I've pointed out that Apple's ability to negotiate with movie industry executives to be able to allow iTunes Music Store to carry videos will be key in Apple's plans to continue making the iPod the hippest media device around. Macminute points out an article that confirms that Lions Gate Entertainment has plans to offer movies through iTunes, as well as MovieLink and Cinema Now, and this will happen before the end of the year. At that point, will we see a name change? ITMS could go from iTunes Music Store to iTunes Media Store.
This places the iPod in a crucial place. The iPod is the storage center for an increasing ecosphere of iPod-enabled objects. From cars to computers to soon TVs, putting Apple at the top of pyramid of media devices. There is no resting on laurels here, the moment someone stops someone else can step up. We saw this happen when Apple snapped the lead away from Creative.

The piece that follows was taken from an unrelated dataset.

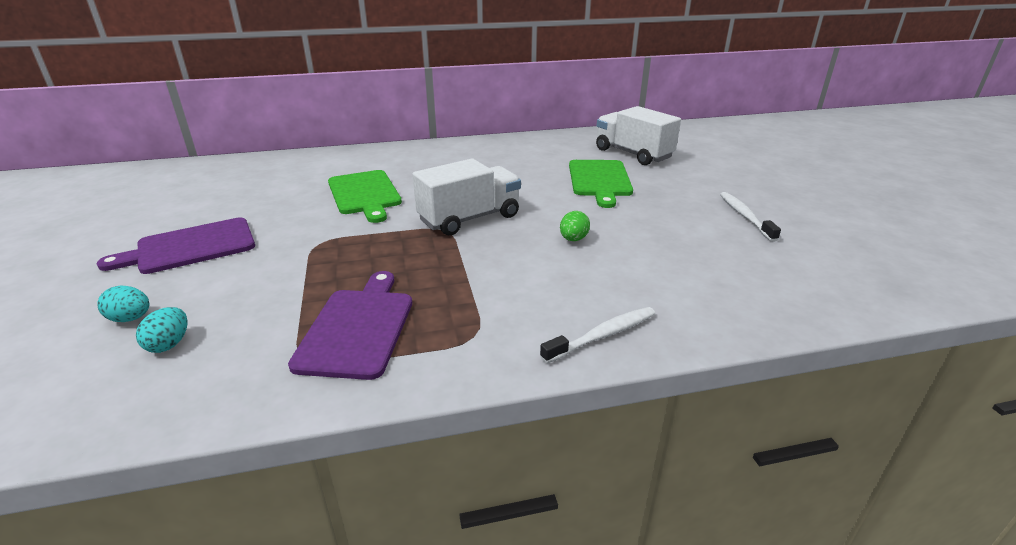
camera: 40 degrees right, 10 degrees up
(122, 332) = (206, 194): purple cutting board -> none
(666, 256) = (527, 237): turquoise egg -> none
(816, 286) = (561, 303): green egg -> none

There are some less-than-positive pieces to this piece of good news for Apple. Unlike with the music offerings, Apple doesn't have exclusivity in its movie offerings, so customers will have a wide variety of services to choose to try. This works in the customers' favor, but Apple won't have the easy edge it snagged before. Secondly, Apple is supposedly choosing a rental approach for the movies.
I think the second issues will have the greatest impact. Are customers ready to pay but not get to keep the media around? Certainly in the past online customers haven't seemed too excited about the idea of this, can even Apple's hype change the average consumers mind? It will probably depend on the price.